### Requirement
From the records below, copy out each line that has the word "Disney".

### Data
━━━━
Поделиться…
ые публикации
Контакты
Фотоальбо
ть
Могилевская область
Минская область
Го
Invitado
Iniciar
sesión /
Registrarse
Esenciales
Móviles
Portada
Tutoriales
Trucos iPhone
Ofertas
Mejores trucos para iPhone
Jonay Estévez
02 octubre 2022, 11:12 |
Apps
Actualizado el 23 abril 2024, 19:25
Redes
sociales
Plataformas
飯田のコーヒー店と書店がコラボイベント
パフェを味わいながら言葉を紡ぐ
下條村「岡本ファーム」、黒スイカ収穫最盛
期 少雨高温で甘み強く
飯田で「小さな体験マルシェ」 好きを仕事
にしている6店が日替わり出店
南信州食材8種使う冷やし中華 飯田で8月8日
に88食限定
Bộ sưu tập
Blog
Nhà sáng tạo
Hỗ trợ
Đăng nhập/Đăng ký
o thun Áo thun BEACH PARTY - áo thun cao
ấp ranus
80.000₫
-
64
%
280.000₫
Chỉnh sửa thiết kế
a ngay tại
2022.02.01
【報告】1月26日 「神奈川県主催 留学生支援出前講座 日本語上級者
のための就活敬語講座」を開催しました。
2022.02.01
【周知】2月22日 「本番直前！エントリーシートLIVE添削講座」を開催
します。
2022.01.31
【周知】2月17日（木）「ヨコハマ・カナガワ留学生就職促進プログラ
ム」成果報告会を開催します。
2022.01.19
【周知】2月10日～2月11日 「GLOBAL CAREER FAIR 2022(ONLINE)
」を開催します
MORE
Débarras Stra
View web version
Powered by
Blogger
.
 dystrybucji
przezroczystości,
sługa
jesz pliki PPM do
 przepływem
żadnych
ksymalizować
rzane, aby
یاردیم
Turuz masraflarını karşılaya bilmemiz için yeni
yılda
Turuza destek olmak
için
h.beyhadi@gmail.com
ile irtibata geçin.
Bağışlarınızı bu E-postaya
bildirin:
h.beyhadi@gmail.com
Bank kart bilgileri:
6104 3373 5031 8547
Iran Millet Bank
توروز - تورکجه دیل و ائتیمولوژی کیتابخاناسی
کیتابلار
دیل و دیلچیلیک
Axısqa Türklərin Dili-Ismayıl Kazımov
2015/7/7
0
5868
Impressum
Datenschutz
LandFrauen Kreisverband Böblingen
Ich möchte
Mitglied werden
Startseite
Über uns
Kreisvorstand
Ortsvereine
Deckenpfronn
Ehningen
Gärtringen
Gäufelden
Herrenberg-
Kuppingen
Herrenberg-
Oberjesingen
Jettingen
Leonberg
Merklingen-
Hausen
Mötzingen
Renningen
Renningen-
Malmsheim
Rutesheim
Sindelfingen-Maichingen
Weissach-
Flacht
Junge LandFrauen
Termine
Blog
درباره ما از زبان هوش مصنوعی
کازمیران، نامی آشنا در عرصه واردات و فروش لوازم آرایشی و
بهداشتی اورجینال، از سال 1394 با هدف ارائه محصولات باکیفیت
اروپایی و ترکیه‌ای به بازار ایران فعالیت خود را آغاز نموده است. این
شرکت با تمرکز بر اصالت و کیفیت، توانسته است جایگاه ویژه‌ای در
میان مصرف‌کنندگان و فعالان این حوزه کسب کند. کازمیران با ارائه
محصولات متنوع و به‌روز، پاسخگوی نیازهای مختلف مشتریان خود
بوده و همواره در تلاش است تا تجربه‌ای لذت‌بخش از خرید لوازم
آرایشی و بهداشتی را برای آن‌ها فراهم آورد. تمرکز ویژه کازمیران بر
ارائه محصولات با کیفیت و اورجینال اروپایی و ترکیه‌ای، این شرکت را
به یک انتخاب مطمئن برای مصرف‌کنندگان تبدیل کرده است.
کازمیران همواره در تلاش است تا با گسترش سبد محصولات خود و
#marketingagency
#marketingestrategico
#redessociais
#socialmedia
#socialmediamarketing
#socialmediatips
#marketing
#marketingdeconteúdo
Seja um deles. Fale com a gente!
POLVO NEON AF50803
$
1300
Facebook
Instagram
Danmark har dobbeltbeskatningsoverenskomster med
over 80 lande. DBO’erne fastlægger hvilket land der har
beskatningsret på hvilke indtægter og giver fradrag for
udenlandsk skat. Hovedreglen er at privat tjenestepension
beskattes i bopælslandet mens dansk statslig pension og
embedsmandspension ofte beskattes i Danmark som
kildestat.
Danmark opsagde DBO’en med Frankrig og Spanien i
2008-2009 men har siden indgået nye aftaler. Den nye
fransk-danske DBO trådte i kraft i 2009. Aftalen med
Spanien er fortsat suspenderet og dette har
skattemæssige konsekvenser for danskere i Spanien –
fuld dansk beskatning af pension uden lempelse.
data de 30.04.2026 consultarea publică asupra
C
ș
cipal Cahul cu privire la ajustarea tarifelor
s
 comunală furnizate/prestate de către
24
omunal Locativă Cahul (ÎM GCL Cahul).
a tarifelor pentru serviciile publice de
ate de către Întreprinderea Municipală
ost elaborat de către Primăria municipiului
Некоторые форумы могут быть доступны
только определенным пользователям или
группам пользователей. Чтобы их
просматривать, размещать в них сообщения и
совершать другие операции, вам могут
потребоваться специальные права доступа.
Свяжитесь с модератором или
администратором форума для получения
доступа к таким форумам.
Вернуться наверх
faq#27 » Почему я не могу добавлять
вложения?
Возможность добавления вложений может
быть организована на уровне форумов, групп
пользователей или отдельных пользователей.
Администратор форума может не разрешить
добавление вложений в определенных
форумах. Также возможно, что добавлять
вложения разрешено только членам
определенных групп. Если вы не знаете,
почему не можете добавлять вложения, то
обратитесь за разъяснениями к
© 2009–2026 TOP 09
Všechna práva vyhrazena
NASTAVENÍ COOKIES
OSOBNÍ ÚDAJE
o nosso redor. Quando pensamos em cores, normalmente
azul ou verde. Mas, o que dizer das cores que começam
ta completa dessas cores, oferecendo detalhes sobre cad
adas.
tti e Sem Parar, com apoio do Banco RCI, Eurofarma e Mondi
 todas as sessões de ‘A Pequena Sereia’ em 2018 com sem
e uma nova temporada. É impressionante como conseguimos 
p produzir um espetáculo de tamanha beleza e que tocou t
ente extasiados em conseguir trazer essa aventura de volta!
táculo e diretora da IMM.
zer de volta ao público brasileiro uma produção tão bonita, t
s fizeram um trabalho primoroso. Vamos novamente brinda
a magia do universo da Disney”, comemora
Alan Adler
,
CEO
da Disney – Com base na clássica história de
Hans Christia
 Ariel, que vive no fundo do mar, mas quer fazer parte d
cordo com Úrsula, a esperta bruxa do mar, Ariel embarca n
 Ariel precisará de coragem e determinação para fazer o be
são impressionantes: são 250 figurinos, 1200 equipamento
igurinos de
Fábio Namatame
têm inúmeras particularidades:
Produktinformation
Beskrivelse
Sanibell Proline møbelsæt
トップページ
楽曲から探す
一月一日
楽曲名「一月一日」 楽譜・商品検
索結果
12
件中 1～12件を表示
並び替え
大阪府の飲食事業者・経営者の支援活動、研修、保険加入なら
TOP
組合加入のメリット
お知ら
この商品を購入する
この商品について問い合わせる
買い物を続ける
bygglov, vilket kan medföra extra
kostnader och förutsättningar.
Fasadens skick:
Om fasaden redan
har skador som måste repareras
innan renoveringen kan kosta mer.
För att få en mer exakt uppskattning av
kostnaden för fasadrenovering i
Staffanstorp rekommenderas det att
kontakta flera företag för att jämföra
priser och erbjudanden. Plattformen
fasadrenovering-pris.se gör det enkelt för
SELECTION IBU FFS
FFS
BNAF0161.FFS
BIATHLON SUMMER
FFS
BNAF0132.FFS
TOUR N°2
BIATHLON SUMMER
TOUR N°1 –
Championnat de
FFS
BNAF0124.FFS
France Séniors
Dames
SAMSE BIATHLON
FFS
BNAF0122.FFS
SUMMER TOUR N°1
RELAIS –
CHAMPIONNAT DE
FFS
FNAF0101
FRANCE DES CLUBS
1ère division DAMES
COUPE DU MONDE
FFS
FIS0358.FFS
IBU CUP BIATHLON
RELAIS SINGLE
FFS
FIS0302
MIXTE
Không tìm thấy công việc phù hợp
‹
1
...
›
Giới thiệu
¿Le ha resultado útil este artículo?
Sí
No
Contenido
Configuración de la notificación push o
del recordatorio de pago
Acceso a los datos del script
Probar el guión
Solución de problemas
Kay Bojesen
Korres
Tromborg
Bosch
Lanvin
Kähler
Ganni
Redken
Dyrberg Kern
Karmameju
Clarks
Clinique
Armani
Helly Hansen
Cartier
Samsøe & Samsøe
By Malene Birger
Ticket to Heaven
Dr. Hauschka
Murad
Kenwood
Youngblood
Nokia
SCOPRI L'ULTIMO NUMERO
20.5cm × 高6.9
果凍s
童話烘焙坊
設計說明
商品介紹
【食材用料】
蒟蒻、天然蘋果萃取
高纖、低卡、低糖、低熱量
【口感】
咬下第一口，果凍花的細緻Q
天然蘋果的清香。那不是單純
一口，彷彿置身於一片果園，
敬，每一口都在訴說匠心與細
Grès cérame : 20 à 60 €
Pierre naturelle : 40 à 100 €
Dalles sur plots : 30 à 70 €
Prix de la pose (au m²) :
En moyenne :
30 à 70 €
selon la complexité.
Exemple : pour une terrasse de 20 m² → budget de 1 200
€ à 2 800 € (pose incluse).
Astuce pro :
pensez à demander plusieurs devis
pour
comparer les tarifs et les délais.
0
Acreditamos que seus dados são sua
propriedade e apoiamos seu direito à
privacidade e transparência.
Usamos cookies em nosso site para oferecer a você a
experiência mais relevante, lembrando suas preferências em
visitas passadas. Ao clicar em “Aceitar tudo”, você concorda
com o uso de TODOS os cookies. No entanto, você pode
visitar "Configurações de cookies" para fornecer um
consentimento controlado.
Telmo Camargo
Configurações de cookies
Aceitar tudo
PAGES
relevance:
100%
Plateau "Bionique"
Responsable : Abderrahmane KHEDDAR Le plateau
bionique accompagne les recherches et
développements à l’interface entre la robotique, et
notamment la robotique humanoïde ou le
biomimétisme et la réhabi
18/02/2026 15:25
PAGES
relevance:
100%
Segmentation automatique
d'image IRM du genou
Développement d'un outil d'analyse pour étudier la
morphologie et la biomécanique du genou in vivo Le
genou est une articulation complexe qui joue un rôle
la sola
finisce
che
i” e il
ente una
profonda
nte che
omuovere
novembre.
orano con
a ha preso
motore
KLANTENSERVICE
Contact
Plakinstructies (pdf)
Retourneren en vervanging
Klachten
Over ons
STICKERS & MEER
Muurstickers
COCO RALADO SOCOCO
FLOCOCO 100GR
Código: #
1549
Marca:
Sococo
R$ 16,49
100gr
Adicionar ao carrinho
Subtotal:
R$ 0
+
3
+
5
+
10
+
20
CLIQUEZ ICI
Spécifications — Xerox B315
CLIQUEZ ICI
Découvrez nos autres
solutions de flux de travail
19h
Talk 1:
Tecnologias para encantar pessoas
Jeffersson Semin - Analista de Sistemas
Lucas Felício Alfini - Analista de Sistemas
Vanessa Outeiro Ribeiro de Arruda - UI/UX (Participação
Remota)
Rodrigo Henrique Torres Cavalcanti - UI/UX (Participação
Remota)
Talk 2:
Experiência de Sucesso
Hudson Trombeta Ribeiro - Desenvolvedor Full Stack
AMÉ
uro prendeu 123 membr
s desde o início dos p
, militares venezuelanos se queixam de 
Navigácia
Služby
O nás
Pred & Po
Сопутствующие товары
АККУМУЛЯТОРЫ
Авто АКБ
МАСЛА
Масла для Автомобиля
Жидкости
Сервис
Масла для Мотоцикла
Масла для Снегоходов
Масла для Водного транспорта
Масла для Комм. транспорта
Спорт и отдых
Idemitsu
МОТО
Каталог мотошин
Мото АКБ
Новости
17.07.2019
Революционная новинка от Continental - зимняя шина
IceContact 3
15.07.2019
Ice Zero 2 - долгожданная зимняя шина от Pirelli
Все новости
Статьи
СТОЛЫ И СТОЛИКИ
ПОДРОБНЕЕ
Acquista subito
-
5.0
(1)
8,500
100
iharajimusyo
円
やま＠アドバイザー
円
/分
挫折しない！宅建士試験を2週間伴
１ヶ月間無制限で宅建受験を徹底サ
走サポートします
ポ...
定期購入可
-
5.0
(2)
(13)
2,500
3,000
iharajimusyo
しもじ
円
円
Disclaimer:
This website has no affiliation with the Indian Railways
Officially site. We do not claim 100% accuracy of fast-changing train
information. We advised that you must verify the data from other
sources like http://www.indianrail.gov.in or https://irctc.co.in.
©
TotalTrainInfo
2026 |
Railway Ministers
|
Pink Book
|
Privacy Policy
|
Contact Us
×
━━━━
### Task answer
a magia do universo da Disney”, comemora
da Disney – Com base na clássica história de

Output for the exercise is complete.